We pretrain NeoAraBERT on diverse open-source and internal datasets covering modern standard, classical, and dialectal Arabic. We guided our design choices with Arabic tailored ablation studies including text normalization, light stemming, and diacritics-aware tokenization handling. We also performed POS-aware token masking and learning-rate scheduling ablation studies. We benchmarked NeoAraBERT against five top-performing Arabic models on 23 tasks, including a synonym-based task, [Muradif](https://huggingface.co/datasets/U4RASD/Muradif), that directly assesses embedding quality with no additional fine-tuning.

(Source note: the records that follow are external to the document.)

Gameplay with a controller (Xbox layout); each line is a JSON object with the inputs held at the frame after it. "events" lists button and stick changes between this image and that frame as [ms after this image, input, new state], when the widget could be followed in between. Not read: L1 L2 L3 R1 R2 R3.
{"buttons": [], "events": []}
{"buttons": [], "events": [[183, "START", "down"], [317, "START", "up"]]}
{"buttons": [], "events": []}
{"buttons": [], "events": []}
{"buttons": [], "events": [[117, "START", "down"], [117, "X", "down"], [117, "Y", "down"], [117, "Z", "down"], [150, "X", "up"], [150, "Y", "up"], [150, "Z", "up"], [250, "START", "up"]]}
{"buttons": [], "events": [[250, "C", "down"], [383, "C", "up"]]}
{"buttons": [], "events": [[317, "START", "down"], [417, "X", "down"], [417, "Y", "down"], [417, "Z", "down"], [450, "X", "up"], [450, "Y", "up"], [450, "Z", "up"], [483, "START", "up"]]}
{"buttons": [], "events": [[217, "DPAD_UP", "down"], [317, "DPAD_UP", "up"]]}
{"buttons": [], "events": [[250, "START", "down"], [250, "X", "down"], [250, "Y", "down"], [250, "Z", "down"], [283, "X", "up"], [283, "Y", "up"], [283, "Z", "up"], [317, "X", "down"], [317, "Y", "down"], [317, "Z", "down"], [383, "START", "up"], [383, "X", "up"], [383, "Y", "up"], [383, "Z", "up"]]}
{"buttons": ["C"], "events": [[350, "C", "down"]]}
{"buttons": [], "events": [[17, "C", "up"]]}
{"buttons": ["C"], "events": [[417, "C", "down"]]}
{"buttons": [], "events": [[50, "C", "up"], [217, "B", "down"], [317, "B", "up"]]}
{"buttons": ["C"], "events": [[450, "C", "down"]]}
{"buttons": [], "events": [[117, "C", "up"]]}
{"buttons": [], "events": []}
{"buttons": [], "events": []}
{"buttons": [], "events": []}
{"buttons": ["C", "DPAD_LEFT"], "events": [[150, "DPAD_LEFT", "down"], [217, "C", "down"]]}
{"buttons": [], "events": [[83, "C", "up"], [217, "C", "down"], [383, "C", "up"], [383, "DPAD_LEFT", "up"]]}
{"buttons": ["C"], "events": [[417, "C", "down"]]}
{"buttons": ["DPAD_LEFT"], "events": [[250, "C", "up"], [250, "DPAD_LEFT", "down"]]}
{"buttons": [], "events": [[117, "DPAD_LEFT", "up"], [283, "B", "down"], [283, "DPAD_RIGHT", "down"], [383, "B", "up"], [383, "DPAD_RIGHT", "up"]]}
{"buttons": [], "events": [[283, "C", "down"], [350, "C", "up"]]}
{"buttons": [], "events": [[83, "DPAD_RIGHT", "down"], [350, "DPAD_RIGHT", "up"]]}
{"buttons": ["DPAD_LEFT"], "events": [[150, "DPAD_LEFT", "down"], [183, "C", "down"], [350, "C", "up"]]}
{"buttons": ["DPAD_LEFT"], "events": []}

NeoAraBERT variants rank first in 18 tasks and improve average performance across the full benchmark suite.

This is the **NeoAraBERT_Mix** checkpoint, our best-performing checkpoint overall. This model was introduced at the 64th Annual Meeting of the Association for Computational Linguistics (ACL 2026). For more information, visit our website: https://acr.ps/neoarabert.

The available NeoAraBERT checkpoints:
| Model | Description | Link |                                                                                                                                                                          
|---|---|---|
| NeoAraBERT (NeoAraBERT_Mix)    | Trained on both Modern Standard Arabic and Dialectal Arabic. | this repository ✅ | 
| NeoAraBERT_MSA | Trained on Modern Standard Arabic. | [link](https://huggingface.co/U4RASD/NeoAraBERT_MSA) |                                                                                                                                                                 
| NeoAraBERT_DA  | Trained on Dialectal Arabic. | [link](https://huggingface.co/U4RASD/NeoAraBERT_DA) | 
  
![mix](https://cdn-uploads.huggingface.co/production/uploads/65338533a78e70d19c850120/Xupu7ff-rv7bmu8NYT7Sp.png) 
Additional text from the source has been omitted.